Collected data:
···

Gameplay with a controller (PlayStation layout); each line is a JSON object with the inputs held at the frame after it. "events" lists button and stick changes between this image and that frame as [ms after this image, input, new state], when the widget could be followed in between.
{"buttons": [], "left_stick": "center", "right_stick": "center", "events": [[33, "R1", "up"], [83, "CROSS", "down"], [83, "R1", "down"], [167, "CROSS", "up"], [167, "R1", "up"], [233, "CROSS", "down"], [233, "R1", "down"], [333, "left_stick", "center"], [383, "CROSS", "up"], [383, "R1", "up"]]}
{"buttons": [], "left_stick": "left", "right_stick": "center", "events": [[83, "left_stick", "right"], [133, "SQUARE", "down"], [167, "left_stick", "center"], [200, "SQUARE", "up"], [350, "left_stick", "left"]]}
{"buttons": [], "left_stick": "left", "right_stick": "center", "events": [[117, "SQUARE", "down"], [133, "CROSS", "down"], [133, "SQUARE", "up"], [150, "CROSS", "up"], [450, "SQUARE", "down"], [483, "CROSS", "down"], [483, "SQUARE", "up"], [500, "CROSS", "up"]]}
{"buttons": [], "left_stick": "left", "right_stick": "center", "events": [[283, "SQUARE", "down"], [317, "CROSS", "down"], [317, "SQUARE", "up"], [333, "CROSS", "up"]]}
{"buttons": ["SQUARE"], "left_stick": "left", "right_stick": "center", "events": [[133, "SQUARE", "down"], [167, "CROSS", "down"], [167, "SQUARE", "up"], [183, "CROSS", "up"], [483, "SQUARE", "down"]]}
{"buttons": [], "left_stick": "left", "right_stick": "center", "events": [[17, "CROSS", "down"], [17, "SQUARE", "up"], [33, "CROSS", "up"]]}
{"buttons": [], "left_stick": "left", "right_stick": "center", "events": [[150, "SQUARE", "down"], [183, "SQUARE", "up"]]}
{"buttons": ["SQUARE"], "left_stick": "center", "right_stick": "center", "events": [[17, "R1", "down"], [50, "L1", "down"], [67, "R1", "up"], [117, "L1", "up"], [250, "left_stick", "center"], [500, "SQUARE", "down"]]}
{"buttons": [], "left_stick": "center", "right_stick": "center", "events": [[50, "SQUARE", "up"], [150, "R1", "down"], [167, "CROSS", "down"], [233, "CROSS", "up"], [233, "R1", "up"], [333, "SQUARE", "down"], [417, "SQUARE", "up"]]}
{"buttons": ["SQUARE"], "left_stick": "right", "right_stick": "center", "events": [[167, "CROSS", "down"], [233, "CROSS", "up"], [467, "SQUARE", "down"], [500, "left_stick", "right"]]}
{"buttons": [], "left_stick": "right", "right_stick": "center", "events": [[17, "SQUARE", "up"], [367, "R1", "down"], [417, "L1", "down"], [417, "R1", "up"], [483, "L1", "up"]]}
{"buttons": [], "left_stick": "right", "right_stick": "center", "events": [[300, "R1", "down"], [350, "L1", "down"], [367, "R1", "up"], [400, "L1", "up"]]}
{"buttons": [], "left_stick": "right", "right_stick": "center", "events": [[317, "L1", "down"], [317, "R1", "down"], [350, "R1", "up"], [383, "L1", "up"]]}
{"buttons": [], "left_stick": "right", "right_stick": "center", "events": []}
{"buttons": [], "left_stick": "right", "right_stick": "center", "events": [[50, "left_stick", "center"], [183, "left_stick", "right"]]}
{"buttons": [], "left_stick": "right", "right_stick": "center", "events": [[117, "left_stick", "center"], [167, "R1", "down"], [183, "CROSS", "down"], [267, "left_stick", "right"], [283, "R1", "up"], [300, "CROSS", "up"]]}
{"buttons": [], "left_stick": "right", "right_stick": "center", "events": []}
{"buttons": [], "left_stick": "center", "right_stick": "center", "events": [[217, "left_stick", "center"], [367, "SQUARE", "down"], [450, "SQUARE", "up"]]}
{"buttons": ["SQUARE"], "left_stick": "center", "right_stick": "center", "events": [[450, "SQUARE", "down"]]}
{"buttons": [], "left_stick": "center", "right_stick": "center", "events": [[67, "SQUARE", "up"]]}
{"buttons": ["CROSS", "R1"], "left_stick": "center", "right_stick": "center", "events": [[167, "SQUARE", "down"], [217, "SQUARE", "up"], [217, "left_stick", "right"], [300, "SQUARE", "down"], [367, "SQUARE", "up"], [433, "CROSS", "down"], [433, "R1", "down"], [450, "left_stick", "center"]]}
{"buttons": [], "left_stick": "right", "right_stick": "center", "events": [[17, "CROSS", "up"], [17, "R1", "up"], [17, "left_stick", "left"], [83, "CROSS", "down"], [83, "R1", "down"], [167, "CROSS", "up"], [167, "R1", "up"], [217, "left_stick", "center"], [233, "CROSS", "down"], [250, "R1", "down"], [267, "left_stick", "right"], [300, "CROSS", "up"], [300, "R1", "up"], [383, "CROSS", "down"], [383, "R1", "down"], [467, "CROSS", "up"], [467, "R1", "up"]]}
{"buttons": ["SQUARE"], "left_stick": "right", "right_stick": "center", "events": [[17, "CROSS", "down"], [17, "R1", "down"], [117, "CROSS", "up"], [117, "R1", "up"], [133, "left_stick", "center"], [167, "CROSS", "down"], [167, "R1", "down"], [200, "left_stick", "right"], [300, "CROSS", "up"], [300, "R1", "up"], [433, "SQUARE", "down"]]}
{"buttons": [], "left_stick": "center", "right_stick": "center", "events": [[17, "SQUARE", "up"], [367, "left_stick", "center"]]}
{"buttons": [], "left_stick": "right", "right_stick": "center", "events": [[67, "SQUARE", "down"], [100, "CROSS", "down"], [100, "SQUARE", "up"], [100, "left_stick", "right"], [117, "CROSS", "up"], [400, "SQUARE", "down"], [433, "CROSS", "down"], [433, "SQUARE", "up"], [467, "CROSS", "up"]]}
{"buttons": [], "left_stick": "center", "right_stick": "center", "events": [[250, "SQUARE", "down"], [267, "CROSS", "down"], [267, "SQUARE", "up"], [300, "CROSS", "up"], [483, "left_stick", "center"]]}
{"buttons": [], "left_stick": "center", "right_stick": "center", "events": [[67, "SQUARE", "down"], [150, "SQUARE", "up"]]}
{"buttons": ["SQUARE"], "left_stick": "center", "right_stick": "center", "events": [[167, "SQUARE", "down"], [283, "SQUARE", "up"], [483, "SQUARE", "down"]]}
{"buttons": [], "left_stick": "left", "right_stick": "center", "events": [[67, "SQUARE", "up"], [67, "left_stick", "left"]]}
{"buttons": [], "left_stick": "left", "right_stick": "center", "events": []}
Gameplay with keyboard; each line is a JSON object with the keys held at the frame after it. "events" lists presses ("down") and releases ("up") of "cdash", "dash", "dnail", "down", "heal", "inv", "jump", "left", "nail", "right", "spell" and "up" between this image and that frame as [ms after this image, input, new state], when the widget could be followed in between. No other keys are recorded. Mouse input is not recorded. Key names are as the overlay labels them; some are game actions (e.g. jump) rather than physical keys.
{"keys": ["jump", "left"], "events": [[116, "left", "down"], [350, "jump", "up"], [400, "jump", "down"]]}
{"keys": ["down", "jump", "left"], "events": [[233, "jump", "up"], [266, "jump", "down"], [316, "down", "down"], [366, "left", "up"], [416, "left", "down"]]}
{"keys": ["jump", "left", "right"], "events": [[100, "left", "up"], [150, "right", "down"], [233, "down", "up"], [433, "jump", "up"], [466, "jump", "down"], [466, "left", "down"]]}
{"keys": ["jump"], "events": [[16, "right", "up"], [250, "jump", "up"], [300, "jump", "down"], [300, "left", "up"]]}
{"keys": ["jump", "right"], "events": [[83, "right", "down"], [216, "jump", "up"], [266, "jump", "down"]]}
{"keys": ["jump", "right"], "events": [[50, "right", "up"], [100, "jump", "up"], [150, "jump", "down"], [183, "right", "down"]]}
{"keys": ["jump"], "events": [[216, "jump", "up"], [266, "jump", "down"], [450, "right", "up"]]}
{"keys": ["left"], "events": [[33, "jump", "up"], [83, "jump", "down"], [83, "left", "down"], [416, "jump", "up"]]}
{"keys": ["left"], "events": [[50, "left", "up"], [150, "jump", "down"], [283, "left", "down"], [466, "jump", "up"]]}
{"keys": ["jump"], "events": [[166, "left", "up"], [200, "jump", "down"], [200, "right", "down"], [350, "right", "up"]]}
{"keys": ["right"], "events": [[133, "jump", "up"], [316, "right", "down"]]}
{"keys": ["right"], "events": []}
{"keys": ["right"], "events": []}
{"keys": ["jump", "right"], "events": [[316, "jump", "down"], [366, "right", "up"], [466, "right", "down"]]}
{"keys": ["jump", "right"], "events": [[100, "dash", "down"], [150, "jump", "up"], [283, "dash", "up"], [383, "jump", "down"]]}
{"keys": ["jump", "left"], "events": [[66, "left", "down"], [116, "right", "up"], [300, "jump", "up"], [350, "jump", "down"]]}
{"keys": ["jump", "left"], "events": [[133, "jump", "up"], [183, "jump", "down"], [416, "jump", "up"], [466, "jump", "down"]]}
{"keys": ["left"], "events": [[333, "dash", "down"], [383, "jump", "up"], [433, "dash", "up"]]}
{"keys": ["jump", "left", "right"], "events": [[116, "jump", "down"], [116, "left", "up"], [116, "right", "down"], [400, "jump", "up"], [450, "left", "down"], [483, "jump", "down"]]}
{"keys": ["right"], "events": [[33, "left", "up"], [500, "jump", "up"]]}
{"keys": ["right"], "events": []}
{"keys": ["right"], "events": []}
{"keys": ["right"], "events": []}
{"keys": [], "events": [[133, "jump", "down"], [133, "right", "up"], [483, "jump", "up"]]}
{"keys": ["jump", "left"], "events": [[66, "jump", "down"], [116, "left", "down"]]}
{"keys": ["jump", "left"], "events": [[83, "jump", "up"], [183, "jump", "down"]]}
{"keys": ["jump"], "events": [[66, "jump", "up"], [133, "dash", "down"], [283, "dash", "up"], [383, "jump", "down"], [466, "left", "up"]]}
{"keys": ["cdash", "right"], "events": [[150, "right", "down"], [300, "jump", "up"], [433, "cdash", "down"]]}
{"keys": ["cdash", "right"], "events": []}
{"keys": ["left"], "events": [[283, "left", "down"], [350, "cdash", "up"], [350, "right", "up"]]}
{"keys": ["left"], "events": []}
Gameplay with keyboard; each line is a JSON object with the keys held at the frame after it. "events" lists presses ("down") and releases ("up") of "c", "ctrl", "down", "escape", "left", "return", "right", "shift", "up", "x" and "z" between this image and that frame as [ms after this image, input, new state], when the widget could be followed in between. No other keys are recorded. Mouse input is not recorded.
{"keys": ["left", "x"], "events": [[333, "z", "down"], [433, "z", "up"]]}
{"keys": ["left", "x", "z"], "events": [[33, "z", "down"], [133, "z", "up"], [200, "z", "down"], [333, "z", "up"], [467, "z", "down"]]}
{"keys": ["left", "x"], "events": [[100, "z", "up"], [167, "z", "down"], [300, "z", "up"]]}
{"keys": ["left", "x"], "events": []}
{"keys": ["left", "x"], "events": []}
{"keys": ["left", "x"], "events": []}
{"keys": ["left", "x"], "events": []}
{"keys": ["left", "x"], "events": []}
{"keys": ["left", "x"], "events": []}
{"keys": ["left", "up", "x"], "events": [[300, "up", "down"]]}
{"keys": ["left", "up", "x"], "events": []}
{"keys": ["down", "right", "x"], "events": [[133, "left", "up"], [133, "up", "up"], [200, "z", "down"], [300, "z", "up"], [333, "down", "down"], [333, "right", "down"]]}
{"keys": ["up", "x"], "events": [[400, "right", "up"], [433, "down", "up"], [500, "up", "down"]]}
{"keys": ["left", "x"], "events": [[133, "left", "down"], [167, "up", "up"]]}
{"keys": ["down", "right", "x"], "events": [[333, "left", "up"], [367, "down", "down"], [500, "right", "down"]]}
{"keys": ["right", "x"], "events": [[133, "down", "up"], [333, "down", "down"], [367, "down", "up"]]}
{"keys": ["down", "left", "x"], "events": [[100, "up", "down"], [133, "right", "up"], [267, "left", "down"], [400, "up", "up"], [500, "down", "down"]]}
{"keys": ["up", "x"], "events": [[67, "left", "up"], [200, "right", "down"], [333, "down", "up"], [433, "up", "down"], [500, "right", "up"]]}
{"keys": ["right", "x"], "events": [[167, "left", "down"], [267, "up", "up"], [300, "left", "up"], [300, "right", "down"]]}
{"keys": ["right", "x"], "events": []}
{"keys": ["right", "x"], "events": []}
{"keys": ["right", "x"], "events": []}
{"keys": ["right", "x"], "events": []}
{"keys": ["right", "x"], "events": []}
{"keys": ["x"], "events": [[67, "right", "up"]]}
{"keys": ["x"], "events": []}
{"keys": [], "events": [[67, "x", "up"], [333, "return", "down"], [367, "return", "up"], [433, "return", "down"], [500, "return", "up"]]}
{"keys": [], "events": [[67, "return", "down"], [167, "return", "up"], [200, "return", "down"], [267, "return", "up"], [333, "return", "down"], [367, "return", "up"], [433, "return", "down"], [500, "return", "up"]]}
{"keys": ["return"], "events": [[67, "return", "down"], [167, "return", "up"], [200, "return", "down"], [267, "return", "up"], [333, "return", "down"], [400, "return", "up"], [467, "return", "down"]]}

···

PROBLEM TO WORK ON:
Only the lines above that hold "state" are wanted. Show every one of them.

TASK RESULT:
Gameplay with a controller (PlayStation layout); each line is a JSON object with the inputs held at the frame after it. "events" lists button and stick changes between this image and that frame as [ms after this image, input, new state], when the widget could be followed in between.
Gameplay with keyboard; each line is a JSON object with the keys held at the frame after it. "events" lists presses ("down") and releases ("up") of "cdash", "dash", "dnail", "down", "heal", "inv", "jump", "left", "nail", "right", "spell" and "up" between this image and that frame as [ms after this image, input, new state], when the widget could be followed in between. No other keys are recorded. Mouse input is not recorded. Key names are as the overlay labels them; some are game actions (e.g. jump) rather than physical keys.
Gameplay with keyboard; each line is a JSON object with the keys held at the frame after it. "events" lists presses ("down") and releases ("up") of "c", "ctrl", "down", "escape", "left", "return", "right", "shift", "up", "x" and "z" between this image and that frame as [ms after this image, input, new state], when the widget could be followed in between. No other keys are recorded. Mouse input is not recorded.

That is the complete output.